#### Exercise:
Show, in full, each line of the data that contains "size".

#### Data for the task:
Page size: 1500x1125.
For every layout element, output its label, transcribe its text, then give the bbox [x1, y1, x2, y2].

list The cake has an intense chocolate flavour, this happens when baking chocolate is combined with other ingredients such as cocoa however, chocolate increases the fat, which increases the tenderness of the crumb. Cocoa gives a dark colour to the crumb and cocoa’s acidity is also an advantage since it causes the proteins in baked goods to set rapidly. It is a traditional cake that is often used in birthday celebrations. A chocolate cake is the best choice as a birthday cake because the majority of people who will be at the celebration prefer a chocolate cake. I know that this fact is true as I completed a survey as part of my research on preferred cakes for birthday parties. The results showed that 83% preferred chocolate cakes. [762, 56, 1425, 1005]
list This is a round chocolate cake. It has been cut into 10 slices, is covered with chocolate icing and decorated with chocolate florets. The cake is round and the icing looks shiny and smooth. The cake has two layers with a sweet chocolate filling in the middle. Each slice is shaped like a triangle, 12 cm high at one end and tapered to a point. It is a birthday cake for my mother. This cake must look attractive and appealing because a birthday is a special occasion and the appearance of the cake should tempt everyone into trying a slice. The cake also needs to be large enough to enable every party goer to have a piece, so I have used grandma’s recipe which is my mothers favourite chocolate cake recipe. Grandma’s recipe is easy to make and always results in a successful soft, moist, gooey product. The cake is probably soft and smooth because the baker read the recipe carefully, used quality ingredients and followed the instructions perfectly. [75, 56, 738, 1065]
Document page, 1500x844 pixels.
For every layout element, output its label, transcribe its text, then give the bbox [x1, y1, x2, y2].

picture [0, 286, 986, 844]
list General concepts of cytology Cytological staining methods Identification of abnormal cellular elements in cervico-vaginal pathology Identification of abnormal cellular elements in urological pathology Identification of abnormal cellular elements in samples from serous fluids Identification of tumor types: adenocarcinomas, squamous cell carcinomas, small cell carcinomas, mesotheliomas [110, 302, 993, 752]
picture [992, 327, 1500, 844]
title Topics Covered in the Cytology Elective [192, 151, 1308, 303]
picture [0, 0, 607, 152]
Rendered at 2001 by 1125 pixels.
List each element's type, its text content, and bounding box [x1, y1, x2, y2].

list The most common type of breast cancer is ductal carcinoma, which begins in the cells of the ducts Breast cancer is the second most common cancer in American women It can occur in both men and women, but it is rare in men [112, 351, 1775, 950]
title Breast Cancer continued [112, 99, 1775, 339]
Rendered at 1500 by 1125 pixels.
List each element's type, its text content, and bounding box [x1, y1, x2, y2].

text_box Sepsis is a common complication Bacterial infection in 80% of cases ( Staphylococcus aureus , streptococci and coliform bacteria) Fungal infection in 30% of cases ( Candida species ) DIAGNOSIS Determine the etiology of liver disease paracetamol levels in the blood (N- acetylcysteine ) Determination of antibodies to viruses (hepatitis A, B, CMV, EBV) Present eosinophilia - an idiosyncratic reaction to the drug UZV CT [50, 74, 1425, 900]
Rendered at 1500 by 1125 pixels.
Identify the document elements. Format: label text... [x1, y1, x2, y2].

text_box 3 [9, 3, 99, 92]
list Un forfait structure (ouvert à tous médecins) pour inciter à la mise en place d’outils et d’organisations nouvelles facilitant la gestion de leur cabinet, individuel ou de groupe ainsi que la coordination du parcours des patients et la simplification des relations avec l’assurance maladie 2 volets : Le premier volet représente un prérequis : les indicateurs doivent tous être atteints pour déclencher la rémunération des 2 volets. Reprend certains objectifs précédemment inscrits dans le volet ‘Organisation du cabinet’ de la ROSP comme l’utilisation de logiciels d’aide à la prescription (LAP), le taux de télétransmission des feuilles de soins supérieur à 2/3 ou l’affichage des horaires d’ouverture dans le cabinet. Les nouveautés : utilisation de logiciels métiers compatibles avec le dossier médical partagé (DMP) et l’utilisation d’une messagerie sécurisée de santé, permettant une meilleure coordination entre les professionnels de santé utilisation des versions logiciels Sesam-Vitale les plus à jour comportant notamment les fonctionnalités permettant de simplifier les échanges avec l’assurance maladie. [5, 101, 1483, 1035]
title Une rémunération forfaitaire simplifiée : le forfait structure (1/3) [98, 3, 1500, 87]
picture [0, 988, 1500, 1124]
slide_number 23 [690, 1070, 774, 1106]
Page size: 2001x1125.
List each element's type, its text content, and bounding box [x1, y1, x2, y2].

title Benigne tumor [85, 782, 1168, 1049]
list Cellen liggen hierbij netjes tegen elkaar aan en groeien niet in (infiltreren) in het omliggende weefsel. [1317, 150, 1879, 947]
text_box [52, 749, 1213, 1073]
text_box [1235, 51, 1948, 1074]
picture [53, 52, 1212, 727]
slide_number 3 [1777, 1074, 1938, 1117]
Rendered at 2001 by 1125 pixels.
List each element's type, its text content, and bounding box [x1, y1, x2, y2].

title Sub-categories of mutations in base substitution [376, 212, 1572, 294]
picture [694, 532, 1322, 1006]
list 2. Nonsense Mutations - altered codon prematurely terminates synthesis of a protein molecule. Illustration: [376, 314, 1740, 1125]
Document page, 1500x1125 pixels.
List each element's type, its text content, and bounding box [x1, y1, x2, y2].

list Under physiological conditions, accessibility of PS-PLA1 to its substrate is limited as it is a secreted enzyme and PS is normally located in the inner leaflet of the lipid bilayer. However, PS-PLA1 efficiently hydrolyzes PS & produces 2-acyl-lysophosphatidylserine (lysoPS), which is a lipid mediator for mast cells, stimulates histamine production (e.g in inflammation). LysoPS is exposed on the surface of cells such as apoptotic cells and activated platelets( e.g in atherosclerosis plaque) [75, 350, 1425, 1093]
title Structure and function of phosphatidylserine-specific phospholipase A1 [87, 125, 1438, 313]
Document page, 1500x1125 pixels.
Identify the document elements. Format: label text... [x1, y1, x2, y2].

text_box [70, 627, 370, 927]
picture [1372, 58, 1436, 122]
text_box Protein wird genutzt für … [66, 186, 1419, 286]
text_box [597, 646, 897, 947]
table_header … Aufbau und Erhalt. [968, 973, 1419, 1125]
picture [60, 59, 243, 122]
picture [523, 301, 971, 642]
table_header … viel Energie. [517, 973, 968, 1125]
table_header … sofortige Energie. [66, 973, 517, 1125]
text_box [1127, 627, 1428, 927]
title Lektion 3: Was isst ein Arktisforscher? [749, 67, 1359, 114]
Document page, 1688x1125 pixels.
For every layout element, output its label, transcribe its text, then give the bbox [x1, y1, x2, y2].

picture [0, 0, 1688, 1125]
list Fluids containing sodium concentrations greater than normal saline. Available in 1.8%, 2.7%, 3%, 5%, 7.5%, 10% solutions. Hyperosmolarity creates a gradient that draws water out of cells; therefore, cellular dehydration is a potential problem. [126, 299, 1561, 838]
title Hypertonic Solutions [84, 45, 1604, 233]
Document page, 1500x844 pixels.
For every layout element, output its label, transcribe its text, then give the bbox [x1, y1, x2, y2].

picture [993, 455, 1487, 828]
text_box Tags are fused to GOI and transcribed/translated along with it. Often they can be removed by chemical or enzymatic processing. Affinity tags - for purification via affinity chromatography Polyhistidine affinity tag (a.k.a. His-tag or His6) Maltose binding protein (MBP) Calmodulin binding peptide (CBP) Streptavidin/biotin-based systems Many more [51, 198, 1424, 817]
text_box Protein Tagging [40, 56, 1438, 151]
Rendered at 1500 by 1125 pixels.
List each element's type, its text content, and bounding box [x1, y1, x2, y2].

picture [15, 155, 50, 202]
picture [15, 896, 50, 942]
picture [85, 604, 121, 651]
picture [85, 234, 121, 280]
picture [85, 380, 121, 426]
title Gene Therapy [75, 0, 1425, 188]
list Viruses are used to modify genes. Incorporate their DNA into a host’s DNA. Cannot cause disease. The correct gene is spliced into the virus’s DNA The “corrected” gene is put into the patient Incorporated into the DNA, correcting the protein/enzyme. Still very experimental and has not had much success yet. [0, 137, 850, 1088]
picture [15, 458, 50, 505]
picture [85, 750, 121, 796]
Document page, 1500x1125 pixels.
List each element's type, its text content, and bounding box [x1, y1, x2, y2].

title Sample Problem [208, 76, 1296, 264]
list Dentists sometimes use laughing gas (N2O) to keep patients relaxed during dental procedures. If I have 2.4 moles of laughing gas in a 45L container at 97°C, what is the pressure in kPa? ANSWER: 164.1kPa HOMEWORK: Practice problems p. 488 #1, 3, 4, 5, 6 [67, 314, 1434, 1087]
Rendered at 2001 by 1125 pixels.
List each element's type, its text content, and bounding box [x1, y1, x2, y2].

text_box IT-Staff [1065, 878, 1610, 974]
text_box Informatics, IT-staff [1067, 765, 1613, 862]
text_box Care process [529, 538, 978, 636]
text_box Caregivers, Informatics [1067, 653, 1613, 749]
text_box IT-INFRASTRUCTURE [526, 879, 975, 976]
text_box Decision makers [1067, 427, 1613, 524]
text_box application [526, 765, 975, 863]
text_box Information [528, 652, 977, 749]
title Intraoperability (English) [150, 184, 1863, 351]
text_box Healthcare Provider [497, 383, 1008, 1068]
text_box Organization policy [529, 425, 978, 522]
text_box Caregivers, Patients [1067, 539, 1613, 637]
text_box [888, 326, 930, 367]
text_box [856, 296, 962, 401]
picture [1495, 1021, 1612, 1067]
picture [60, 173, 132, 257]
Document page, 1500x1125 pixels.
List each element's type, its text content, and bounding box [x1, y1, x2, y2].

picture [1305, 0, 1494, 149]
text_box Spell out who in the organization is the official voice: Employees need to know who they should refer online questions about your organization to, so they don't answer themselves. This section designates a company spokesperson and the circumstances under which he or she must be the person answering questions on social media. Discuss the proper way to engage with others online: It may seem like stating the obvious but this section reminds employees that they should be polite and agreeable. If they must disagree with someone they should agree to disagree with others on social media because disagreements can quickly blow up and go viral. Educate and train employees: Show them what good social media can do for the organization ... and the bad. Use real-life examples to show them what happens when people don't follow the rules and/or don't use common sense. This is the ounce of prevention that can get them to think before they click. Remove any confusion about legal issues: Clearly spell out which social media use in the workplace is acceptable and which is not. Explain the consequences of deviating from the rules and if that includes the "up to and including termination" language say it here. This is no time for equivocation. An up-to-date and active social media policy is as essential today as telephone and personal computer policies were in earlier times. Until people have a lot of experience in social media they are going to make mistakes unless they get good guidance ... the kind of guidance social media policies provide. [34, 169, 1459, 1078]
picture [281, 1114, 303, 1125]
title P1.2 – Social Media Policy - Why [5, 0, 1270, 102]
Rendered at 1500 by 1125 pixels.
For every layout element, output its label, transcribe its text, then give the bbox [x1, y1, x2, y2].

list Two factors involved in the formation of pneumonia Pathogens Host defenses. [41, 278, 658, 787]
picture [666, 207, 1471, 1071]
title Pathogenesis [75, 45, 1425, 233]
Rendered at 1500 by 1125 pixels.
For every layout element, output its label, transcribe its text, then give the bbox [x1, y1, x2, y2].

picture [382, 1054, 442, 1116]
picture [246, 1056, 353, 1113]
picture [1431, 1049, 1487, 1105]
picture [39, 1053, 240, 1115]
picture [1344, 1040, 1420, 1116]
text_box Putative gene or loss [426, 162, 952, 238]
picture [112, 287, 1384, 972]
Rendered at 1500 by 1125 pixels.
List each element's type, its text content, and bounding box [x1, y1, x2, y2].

#### Finished exercise:
Page size: 1500x1125.
Page size: 2001x1125.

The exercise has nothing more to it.